[YOUR TASK]
Reproduce word for word the lines running from the line with "Mid-low kappa" to the line with "How many lines are shown in the chart?", both ends included. Output nothing but those lines.

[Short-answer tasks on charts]

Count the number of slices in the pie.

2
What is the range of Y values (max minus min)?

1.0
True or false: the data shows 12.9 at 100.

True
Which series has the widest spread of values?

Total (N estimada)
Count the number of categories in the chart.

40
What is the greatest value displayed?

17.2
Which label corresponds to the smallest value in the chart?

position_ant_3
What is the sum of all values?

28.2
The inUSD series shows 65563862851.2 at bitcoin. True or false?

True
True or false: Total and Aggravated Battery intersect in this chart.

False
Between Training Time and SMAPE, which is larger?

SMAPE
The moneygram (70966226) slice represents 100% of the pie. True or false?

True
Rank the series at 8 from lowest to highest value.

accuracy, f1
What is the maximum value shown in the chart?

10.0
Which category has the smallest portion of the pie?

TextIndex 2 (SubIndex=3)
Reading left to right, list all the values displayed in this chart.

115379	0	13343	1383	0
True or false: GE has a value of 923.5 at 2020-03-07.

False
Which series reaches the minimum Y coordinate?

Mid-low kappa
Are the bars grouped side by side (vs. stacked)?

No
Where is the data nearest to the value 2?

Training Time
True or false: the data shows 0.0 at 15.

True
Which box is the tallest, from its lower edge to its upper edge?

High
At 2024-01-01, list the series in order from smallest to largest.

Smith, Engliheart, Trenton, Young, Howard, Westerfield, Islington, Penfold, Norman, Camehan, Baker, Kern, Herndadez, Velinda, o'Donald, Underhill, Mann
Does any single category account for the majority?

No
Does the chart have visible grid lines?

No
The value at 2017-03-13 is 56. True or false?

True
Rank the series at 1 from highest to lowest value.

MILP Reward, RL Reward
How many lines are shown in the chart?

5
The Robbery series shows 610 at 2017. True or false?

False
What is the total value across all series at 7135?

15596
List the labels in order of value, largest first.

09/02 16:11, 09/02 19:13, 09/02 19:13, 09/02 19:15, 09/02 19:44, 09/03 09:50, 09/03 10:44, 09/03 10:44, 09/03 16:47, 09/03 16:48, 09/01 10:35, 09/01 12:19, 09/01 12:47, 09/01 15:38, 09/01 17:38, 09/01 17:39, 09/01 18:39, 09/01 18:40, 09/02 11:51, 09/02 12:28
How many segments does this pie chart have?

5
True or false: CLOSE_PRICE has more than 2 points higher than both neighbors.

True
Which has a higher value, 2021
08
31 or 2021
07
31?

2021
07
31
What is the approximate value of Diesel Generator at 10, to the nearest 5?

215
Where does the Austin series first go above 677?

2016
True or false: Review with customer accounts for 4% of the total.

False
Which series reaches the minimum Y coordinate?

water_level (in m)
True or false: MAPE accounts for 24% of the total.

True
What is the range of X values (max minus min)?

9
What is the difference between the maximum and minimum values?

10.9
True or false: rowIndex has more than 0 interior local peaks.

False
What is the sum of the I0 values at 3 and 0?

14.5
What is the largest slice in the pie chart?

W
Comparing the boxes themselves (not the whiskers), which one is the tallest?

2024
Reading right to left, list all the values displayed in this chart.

[ANSWER TO THE EXERCISE]
Mid-low kappa
Are the bars grouped side by side (vs. stacked)?

No
Where is the data nearest to the value 2?

Training Time
True or false: the data shows 0.0 at 15.

True
Which box is the tallest, from its lower edge to its upper edge?

High
At 2024-01-01, list the series in order from smallest to largest.

Smith, Engliheart, Trenton, Young, Howard, Westerfield, Islington, Penfold, Norman, Camehan, Baker, Kern, Herndadez, Velinda, o'Donald, Underhill, Mann
Does any single category account for the majority?

No
Does the chart have visible grid lines?

No
The value at 2017-03-13 is 56. True or false?

True
Rank the series at 1 from highest to lowest value.

MILP Reward, RL Reward
How many lines are shown in the chart?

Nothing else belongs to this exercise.